> TASK REQUIREMENTS
The required output is every record, reproduced exactly.

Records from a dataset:
§ §

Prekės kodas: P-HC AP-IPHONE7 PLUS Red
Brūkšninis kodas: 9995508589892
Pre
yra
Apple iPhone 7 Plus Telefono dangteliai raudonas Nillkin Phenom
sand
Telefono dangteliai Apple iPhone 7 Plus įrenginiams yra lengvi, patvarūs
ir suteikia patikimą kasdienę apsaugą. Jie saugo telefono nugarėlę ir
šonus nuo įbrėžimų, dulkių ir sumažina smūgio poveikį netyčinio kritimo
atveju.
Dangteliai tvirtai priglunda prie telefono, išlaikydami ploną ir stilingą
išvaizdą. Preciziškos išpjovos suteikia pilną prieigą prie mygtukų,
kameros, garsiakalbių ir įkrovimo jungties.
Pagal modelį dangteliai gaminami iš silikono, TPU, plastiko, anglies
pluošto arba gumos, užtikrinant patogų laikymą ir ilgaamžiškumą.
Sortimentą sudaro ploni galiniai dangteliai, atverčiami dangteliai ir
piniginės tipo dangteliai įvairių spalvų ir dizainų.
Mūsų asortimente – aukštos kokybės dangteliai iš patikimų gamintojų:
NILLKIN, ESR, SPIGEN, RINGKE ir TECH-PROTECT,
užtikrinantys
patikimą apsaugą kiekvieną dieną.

§ §

> WRITTEN ANSWER
Prekės kodas: P-HC AP-IPHONE7 PLUS Red
Brūkšninis kodas: 9995508589892
Pre
yra
Apple iPhone 7 Plus Telefono dangteliai raudonas Nillkin Phenom
sand
Telefono dangteliai Apple iPhone 7 Plus įrenginiams yra lengvi, patvarūs
ir suteikia patikimą kasdienę apsaugą. Jie saugo telefono nugarėlę ir
šonus nuo įbrėžimų, dulkių ir sumažina smūgio poveikį netyčinio kritimo
atveju.
Dangteliai tvirtai priglunda prie telefono, išlaikydami ploną ir stilingą
išvaizdą. Preciziškos išpjovos suteikia pilną prieigą prie mygtukų,
kameros, garsiakalbių ir įkrovimo jungties.
Pagal modelį dangteliai gaminami iš silikono, TPU, plastiko, anglies
pluošto arba gumos, užtikrinant patogų laikymą ir ilgaamžiškumą.
Sortimentą sudaro ploni galiniai dangteliai, atverčiami dangteliai ir
piniginės tipo dangteliai įvairių spalvų ir dizainų.
Mūsų asortimente – aukštos kokybės dangteliai iš patikimų gamintojų:
NILLKIN, ESR, SPIGEN, RINGKE ir TECH-PROTECT,
užtikrinantys
patikimą apsaugą kiekvieną dieną.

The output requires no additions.